In an unprecedented decision this past October, the executive committee of Chicago’s Northcenter Chamber of Commerce bypassed its own bylaws and procedures to ram through a proposal funding a new, independent company designed to profiteer from taxpayers, possibly at the expense of children.
Eyeing an opportunity to expand their political footprint beyond the Chamber’s boundaries, members of the Executive Committee plotted behind the backs of their own board of directors to set up the new company. Cleverly sharing the same “NCC” moniker as the Northcenter Chamber of Commerce, the new Northwest Community Corporation, (“NCC”) plans to utilize a paid board of directors and staff to carry out the dubious mission of becoming a clearinghouse for lucrative Special Service Area (“SSA”) contracts throughout the city. These SSAs are financed with a tax assessed to local business owners for the procurement of service contracts, like snow plowing.
And the new Company has already landed its first deal with none other than neighboring 33rd Ward Alderman Richard Mell known internationally as father-in-law to the infamous Rod Blagojevich.
The CEO of the new Northwest Community Corporation is also Northcenter Chamber of Commerce executive director Garrett FitzGerald, a Chicago insider, who ironically is a resident of Alderman Mell’s ward, not to mention a past aide to former 47th Ward Ald. Gene Schulter.
Observers note that among the problems with the scheme is that some of the biggest charitable groups in Northcenter, like the local Neighborhood Boys and Girls Club, Coonley, Bell and St. Ben’s Schools, rely on the over $30,000 in grants doled out by the Chamber’s philanthropy committee each year. While only a fraction of the over $300,000 annual haul is from the Northcenter Chamber’s successful Ribfest community event, the $50,000 already at risk with the new Company, almost double the annual philanthropy committee allocation, is leaving some to wonder if these local charities will get anything at all this year.

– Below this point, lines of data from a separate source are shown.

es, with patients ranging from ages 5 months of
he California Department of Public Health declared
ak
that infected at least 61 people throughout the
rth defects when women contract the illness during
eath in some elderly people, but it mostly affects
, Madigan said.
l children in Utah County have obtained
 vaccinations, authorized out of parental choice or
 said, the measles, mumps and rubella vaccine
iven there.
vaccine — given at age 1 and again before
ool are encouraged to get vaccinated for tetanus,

And it says nothing of the travesty that this new independent company was simply given the startup money by the executive committee in the form of a blank check, no strings attached, and with no benefit of the harrowing grant application and review process to hurdle for the “average” charities in our neighborhood. What’s more is that the new “NCC” board of directors was selected and money spent for its formation without any oversight from the Chamber’s general board.
Yet again, as is so palpably common in the City of Chicago, local insiders have created an uneven playing field to line their own pockets at the expense of hardworking people. Any and all of the legitimate Northcenter charities, not to mention the citizens they serve, have cause to be outraged.
The new stealth “NCC” never made an application for a grant like these charities, and it is so stingy that as of this writing it’s not even a member of the Northcenter Chamber of Commerce, a fact sure to change lightening fast after the previous is read by the right people.
And what about the dubious mission of profiteering from taxpayers? Some call it privatization. Anybody in Chicago reading the newspapers while chucking away quarters into LAZ parking meters knows that code. The premise of the Northcenter Chamber’s new stealth company is to command a profit from taxpayers by managing numerous SSA’s. They figure that by managing more than one SSA, they can realize greater efficiencies of scale and then take home the remainder of the tax money in the form of a paycheck.
At the end of the day, the scheme really just puts more money in the lap of the new Company’s CEO FitzGerald, already making over $90,000 a year plus benefits as executive director of the Chamber, a fact that Ald. Mell must be jealous of, since his meager aldermanic base salary is slightly over $104,000. With the new company, Mr. FitzGerald is on track to get even more money. He already makes over one and half times the pay of the 47th’s own Ald. Ameya Pawar, who has pledged to do far more for far less.
The whole concept begs the question, however, that if greater efficiencies could be had, shouldn’t these savings be passed back to the taxpayers in the form of lower taxes? On the contrary, the leaders sitting on the Northcenter Chamber’s executive committee see it fit to stick it to the taxpayer and grab that money for their own purposes. With local mom and pop businesses and the common, unconnected citizens struggling to even pay taxes in the first place, haven’t we had enough of that?
Rob Engel is a
current former board member of the Northcenter Chamber of Commerce and was board president from 2008-2010. He is also president and founder of Angel Sales, Inc.